I've just finished reading Jesmyn Ward's devastating, and devastatingly beautiful, novel Salvage the Bones for the second time. I wrote this when I read it the first time.
In three reviews of Salvage the Bones (New York Times, Washington Post, Kirkus), Jesmyn Ward's National Book Award winning novel, no reviewer focuses on the centrality of motherhood in the book. Ward does do so in interviews she's given about the book. Also, the narrator's father is described by reviewers as an alcoholic, indifferent and abusive to his children's needs. Almost no one mentions Skeetah, the older brother that narrator Esch is so attached to that she can almost feel him as part of her own body. In other words, all of these reviews, in my opinion, get the book wrong and miss the most important parts.

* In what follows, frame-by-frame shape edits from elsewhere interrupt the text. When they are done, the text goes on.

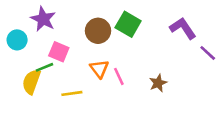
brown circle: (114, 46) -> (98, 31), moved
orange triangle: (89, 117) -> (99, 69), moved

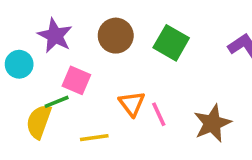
brown circle: (98, 31) -> (116, 36), moved
brown star: (158, 83) -> (212, 123), size x1.5

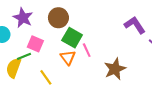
green square: (171, 43) -> (72, 38), moved
pink line: (159, 114) -> (87, 50), moved
yellow line: (94, 138) -> (46, 77), turned 63

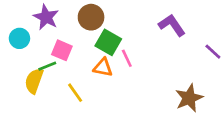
purple L-shape: (135, 25) -> (172, 25), moved
orange triangle: (68, 57) -> (103, 68), turned -42
brown star: (115, 69) -> (189, 98), moved

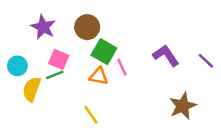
purple L-shape: (172, 25) -> (166, 56), moved
cyan circle: (19, 38) -> (17, 66), moved
green line: (47, 66) -> (55, 75), moved
yellow line: (75, 93) -> (91, 115), moved

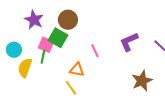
green square: (104, 52) -> (58, 38), moved
purple L-shape: (166, 56) -> (129, 42), turned -80
green line: (55, 75) -> (43, 57), turned -56
orange triangle: (99, 76) -> (77, 70), moved

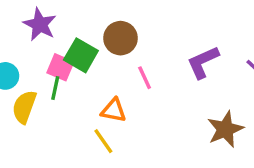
brown circle: (68, 20) -> (120, 38), moved

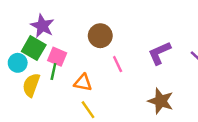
green square: (81, 55) -> (34, 48), moved
orange triangle: (114, 110) -> (83, 83), moved
brown star: (225, 129) -> (161, 101), moved, turned -30

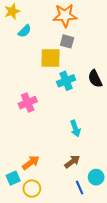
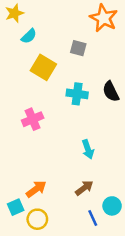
orange star: (65, 15) -> (104, 18), moved, turned 30
yellow square: (51, 58) -> (43, 67), moved, turned 30
cyan cross: (66, 81) -> (77, 94), turned 30

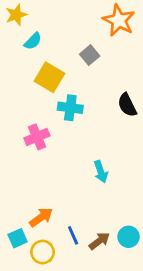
gray square: (78, 48) -> (90, 55), turned 35
cyan cross: (77, 94) -> (70, 108), moved
brown arrow: (84, 188) -> (99, 241), moved
blue line: (93, 218) -> (73, 235), moved

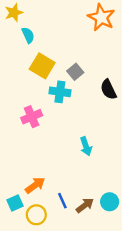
cyan semicircle: (33, 41) -> (28, 35), turned -70
gray square: (90, 55) -> (75, 72), moved

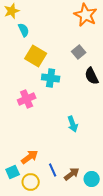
gray square: (75, 72) -> (79, 52), moved
cyan circle: (110, 202) -> (92, 179), moved

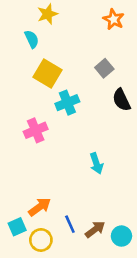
yellow star: (12, 11) -> (48, 14), moved
orange star: (86, 15) -> (114, 19), size x0.7
cyan cross: (51, 78) -> (67, 103), turned -30

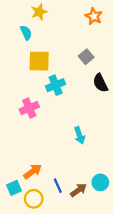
yellow square: (48, 74) -> (39, 61), turned -30
cyan circle: (121, 236) -> (100, 182), moved

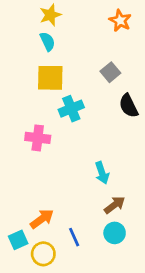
cyan semicircle: (26, 33) -> (48, 41), moved
pink cross: (29, 108) -> (38, 138), turned 30
cyan circle: (100, 182) -> (115, 233), moved
brown arrow: (78, 190) -> (115, 205), moved

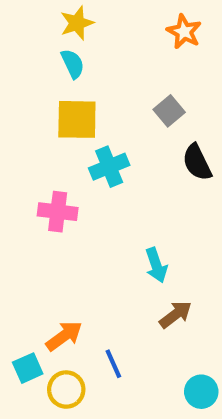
cyan circle: (115, 233) -> (201, 392), moved

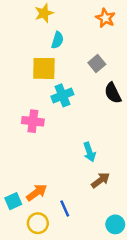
cyan semicircle: (73, 64) -> (57, 40), moved, turned 42
cyan square: (28, 368) -> (13, 201), moved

Ward's book opens with birth: Skeetah's pit bull China is giving birth to puppies and the reader learns more about the mechanics of that than one might have hoped, but we also learn that China is the love of Skeetah's life. His capacity of care for her is big enough to encompass almost the entire bayou in which they live and ultimately weather hurricane Katrina that is approaching relentlessly throughout the book, villain and goddess of the book. The love Skeetah has for China, that older brother Randall has for youngest brother Junior, that they all have for each other and their Dad's love, flawed as it is, is the sinew that ties the book together and is Ward's contribution. As much as relations and inequalities between men and women and toxic masculinity provide a drum beat throughout the book, it is actually the human capacity for love, the undersold story of infinite male tenderness and even less told story of female ferocity that are its heart. While damaged emotionally and eventually also physically, the children's father spends the entire book preparing for the storm. Amidst his own traumas and anxieties, he gathers resources, boards windows, stores water, worrying as the storm approaches, while no one else heeds his alarm. In a book in which the Greek myths are an undercurrent, he is the chorus, announcing and heeding the omens of doom.

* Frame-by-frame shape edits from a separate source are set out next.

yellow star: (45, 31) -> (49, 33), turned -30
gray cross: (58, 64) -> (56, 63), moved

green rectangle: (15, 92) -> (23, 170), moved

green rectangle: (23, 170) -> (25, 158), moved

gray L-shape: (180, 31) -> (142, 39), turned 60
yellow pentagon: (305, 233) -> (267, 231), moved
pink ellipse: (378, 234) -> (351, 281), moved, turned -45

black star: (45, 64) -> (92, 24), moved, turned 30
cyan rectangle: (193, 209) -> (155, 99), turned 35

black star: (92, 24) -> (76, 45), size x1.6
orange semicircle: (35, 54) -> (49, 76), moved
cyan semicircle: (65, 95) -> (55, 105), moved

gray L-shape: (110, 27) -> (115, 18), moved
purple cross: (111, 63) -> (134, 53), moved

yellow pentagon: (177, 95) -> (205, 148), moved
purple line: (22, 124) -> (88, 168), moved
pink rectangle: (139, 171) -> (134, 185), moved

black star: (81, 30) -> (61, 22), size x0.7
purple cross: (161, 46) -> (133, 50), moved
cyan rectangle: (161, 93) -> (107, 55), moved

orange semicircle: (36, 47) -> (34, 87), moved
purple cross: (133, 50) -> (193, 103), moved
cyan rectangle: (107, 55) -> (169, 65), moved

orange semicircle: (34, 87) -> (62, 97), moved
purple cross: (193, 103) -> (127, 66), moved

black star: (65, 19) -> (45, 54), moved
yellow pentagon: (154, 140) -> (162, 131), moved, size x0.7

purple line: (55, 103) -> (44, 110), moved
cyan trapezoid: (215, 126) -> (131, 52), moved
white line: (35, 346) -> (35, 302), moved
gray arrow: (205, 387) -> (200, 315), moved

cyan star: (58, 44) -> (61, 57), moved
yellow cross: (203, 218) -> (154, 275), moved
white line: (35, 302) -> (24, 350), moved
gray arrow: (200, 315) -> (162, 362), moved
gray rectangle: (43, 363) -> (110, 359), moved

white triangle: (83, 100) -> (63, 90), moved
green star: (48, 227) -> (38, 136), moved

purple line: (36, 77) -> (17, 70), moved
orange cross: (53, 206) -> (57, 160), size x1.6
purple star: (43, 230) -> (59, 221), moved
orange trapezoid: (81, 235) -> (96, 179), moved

Even Big Henry, a physically massive and emotionally stable tree trunk of a presence, reminds Esch over and over until she hears it that he will protect her and care for her, without permitting the selfish distraction of his own desire to drown her, like the boy she sees as a sun god, Manny does.
But it is the mother force of China, the echoes and remnants of love of the children's own mother lost in childbirth, Katrina and Esch, ultimately, herself, that is the main drive in the book. Like Medea, this force is as capable of wanton destruction (Katrina, obviously but also China's unthinking violence toward her own puppies) as it is of the kind of tenderness that keeps her children's faces unlined, unworried, bathed in love (later, motherless Randall's face is described as a jigsaw puzzle where the pieces don't quite fit), mothers marshal and command the power of the universe. It is not a power to be taken for granted or contained. It spills over, knocking down everything in its path. It is limitless, like when Big Henry's mother has room enough in her own damaged home to take in Esch's family, soothing and nursing them all to comfort. It is this force that Esch, in her coming of age and coming to accept her own impending motherhood, understands she must now marshal.